··· Extract provided ···

A lamellophone (also lamellaphone or linguaphone, from the Latin root lingua meaning "tongue", i.e., a long thin plate that is fixed only at one end) is any of a family of musical instruments.

The name comes from the Latin word "lamella" for "plate" and the Greek root "phonos" for "sound". The name derives from the way the sound is produced: the instrument has a series of thin plates, or "tongues", each of which is fixed at one end and has the other end free. When the musician depresses the free end of a plate with a finger or fingernail, and then allows the finger to slip off, the released plate vibrates.

The lamellophones constitute category 12 in the Hornbostel-Sachs system for classifying musical instruments.

A large number of lamellophones originate in Africa, where they are known under different names including mbira, sanza, kisanji, likembe, kalimba, and kongoma. They play a role in southeast African Music. They were reported as early as the 16th century, but there is no doubt they have a much longer history. The Caribbean marímbula is also of this family. The marímbula can be seen as a bass variant of the mbira and is sometimes used in hiphop music.

···

→ Directions for this task:
Resume the text on lamellophones after its final sentence, which ends "sometimes used in hiphop music."

··· Extracted entries ···

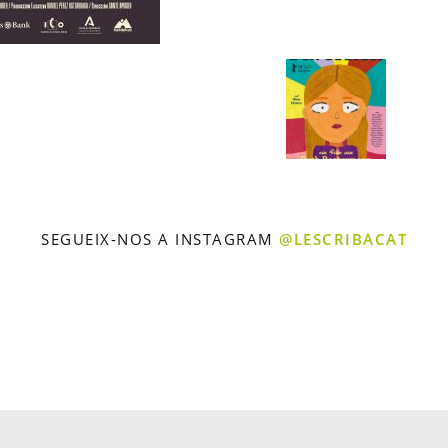
SEGUEIX-NOS A INSTAGRAM
@LESCRIBACAT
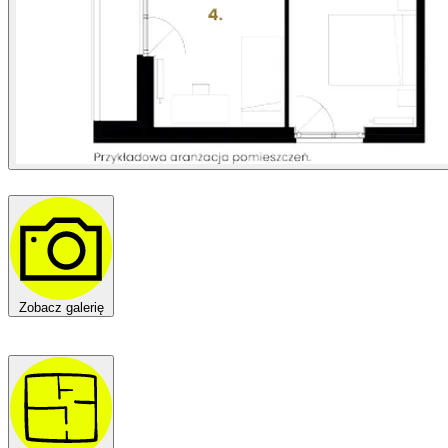
Zobacz galerię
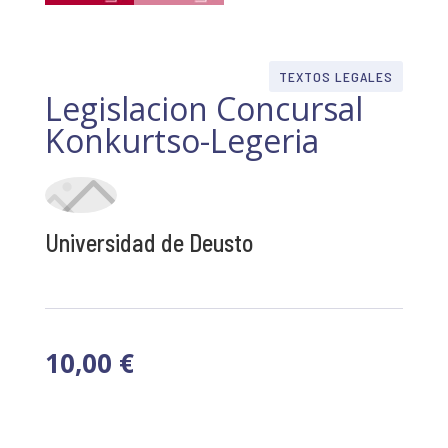
TEXTOS LEGALES
Legislacion Concursal
Konkurtso-Legeria
Universidad de Deusto
10,00
€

···

→ Response to this exercise:
The tongues may be arranged in the manner of a piano and may be made small enough to play with individual fingers, hence the colloquial name "thumb piano". (Although some instruments, like the Mbira, have an additional rows of tongues, in which case not just the thumbs are used for plucking.)

Some conjecture that African lamellophones were derived from xylophones and marimbas. However, similar instruments have been found elsewhere; for example, the indigenous peoples of Siberia play wooden and metallic lamellophones with a single tongue.